Tickets for Taste of Universal, which will run Fridays through Sundays from noon to 7 p.m., cost $44 for adults and $25 for kids. Several food options from the park’s roughly 70 restaurants are included with the price of admission.Universal said it would hire back several hundred employees who have been furloughed since the park closed last spring.In a similar effort, Burbank’s Disney announced it will reopen its California Adventure theme park in Anaheim March 18 with a dining and shopping event called “A Touch of Disney.” Tickets are available for $75.Rides, shows and other park attractions won’t operate yet, but under revised guidelines issued by the state earlier this month, theme parks could open April 1 at 15 percent capacity provided the county where the park is located has reached the red tier in the state’s “Blueprint for a Safer Economy” system.

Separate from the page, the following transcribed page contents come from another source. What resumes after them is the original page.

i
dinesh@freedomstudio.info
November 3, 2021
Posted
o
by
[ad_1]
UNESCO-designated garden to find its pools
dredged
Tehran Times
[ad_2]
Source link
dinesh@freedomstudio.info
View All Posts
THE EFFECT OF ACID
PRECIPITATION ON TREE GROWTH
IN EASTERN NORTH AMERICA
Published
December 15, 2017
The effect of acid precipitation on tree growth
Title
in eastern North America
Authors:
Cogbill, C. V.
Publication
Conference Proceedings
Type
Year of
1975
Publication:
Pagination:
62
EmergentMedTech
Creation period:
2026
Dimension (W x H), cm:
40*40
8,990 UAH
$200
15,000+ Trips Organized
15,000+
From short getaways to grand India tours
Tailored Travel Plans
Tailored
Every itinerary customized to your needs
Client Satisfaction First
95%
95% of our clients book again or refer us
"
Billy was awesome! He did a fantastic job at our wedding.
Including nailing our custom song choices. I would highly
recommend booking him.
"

The capacity limit rises to 25 percent when a county moves into the orange tier, and 35 percent when it moves into the yellow tier. The reopening does not include indoor rides.Los Angeles and Orange counties are still in the state’s most restrictive purple tier, but their viral caseloads are trending in the right direction and could soon push the regions into a less restrictive tier.
Six Flags Entertainment Corp. announced in February it planned to reopen its Magic Mountain theme park in Valencia sometime this spring, but didn’t specify a date. It, too, is hiring, after it laid off about 10 percent of its full-time workforce in October to cut costs amid the ongoing closures.